Investors and coin collectors have many avenues for adding to their silver collection, from coin stores to pawn shops to online coin dealers. Have you considered visiting local estate sales in search of silver coins? Often estate sales offer affordable pricing and an eclectic mix of gold and silver items. Although estate sales will probably not serve as your steady source for silver coins, it can be a fun and exciting way to add to your collection over time.
Shopping estate sales for silver and gold is a hit-or-miss proposition. The estate may include an extensive coin collection, or none at all. If you are looking for something specific, don't expect to find it at an estate sale. Nevertheless, there's always the chance of running into an estate sale offering a coin collection. If you plan to shop estate sales specifically for silver coins, consider calling ahead. Look through estate sale listings and give the seller a call to see if there's anything for sale you may be interested in adding to your collection. Don't be surprised if coin collections are not listed in the ad for the sale.
At an estate sale, you are more likely to run into silver in the form of jewelry or sterling silver tableware than in bars, rounds, and silver bullion coins. Investors often pass these items up, assuming that they are marked high above the spot price of the metal they contain. However, this is not always the case. Estate sales can be an excellent opportunity to buy gold and silver jewelry and decorative items, diversifying your precious metal collection.
Do Your Research
When shopping at estate sales, do not expect the seller to know anything about the silver offered for sale. Usually, they were not the original buyer. They may not know what they have, or what it is worth.
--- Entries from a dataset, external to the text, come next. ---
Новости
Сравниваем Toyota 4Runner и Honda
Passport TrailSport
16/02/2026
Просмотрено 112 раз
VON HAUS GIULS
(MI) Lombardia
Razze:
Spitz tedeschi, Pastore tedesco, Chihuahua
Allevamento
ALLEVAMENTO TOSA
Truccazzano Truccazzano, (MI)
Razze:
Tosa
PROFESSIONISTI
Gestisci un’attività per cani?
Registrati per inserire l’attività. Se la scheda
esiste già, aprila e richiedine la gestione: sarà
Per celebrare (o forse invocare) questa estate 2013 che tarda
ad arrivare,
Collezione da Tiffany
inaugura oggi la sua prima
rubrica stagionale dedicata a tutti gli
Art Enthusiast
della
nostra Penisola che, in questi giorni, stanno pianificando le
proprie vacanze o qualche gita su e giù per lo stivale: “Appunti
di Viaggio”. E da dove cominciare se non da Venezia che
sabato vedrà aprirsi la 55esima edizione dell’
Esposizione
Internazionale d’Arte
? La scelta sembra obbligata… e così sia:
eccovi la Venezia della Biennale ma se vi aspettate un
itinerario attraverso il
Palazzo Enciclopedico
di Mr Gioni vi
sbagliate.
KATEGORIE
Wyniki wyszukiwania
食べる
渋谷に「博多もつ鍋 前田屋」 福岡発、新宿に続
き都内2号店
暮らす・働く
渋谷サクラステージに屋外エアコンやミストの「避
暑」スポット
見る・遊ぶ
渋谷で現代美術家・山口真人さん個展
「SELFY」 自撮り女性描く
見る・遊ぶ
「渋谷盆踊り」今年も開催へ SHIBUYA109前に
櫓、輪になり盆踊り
As a result, silver coins found at an estate sale are often priced a lot higher or lower than the current market rate. Because of this, it is more important than ever to know the current value of silver before buying it at an estate sale. Check the current spot price of silver before heading to the sale.
If you do plan to purchase silver jewelry or sterling silver scrap at an estate sale, consider investing in a portable gram scale, as well as a silver test kit. These items can help you gauge the silver content of an item and compute its value.
Payment and Taxes
Be aware that many estate sales are cash-only. Others may accept personal checks or credit cards. Also, if your state charges sales tax on precious metal sales, inquire about whether sales tax will be added to the purchase price – in some cases, estate sales do charge sales tax, which can catch unsuspecting buyers by surprise.
One of the benefits of shopping at estate sales for silver coins is the opportunity to hold the silver in your hand before making the decision. Many collectors prefer to handle the silver coins, jewelry, and bullion prior to the sale. Unlike when buying online, you'll have the silver in your hands by the time you leave the sale.